When a surprise teaser trailer for 10 Cloverfield Lane turned up a few months ago, it set tongues wagging about what connection it would have to 2008’s monster romp Cloverfield. Producer JJ Abrams declared it a “spiritual successor”, but while Cloverfield spanned a good deal of New York as it was torn apart by an alien beast, its Louisiana-set namesake traffics in claustrophobia.
Shortly into proceedings, Mary Elizabeth Winstead awakes after a car accident to find herself in John Goodman’s bunker, where she tries to process his news that the world outside is ending. What transpires is a terrific, compact thriller with yet another great performance from Goodman (equal parts terrifying and amusing), and an equally good one from Winstead, our focal point as we wrestle along with her about what is actually going on outside the bunker, and inside Goodman’s head.
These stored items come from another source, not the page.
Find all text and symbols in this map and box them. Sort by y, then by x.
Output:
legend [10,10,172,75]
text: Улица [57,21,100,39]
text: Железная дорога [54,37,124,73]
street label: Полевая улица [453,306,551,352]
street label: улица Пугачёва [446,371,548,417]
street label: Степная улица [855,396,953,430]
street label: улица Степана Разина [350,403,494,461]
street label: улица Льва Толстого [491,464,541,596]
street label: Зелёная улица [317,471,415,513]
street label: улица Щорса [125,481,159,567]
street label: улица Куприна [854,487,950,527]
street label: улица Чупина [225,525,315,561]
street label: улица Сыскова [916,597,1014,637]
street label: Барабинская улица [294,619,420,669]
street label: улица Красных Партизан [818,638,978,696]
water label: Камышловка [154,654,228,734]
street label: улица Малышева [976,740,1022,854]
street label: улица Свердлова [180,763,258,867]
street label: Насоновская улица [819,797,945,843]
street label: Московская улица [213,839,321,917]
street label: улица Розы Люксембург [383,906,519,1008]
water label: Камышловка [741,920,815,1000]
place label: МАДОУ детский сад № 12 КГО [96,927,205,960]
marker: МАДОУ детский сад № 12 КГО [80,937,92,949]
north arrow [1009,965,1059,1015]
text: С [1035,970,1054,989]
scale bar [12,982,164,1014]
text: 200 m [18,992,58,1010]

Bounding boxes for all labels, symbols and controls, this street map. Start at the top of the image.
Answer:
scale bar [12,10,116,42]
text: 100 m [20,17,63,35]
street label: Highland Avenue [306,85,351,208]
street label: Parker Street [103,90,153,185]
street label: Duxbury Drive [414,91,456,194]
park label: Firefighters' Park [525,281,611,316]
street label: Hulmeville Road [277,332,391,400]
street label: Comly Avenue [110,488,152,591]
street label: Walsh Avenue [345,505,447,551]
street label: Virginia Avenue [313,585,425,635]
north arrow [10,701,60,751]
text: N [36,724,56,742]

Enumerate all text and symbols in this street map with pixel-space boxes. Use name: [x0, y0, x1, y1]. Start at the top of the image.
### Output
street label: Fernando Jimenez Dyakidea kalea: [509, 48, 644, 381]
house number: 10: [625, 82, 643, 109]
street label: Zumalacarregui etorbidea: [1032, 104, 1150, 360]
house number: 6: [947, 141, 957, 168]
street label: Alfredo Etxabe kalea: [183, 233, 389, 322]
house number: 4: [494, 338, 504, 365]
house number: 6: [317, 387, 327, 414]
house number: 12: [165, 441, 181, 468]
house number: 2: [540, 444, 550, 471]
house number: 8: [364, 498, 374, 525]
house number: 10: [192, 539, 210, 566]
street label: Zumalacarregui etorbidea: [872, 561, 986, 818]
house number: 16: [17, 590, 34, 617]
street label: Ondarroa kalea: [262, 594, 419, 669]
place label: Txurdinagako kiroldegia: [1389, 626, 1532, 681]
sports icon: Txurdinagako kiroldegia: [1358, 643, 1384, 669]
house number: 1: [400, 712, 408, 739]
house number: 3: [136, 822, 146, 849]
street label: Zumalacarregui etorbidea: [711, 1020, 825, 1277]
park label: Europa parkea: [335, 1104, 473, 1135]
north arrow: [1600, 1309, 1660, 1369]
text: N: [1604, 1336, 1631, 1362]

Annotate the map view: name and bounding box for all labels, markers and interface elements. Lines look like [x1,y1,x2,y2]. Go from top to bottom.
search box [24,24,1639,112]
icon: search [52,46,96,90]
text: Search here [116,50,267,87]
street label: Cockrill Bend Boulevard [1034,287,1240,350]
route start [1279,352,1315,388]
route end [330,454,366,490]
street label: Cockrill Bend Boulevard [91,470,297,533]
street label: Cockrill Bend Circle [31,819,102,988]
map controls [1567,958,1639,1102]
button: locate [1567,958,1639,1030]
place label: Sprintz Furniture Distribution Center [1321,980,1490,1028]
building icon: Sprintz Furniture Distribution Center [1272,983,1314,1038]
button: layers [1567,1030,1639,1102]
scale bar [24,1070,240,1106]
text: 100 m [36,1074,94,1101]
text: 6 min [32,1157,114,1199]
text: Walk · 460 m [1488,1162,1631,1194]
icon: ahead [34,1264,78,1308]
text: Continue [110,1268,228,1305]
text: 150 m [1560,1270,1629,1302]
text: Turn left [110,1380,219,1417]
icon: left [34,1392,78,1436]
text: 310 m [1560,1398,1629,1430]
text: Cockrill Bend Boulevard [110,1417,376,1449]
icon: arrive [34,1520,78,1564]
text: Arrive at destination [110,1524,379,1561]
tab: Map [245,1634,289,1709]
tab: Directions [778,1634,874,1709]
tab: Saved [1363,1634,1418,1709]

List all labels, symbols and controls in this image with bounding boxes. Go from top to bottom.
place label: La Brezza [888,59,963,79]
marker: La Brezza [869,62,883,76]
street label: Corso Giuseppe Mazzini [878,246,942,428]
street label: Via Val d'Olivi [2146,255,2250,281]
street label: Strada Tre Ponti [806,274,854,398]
The film plays coy right up until the end, and it’s obvious why they’ve kept details scarce. It’s the type of film best seen fresh, as its main pleasures come from that increasingly rare feeling of genuinely not knowing what’s going to happen.
10 Cloverfield Lane feels much shorter than its 2 hour run time, thanks to first-time director Dan Trachtenberg’s economic storytelling, and a cracking script co-written by Whiplash writer-director Damien Chazelle (originally set to direct, until Whiplash was greenlit). There’s a real Twilight Zone vibe to it, and if Abrams and co intend this as part two in an ongoing series, we should hope we don’t have to wait another eight years for the next one.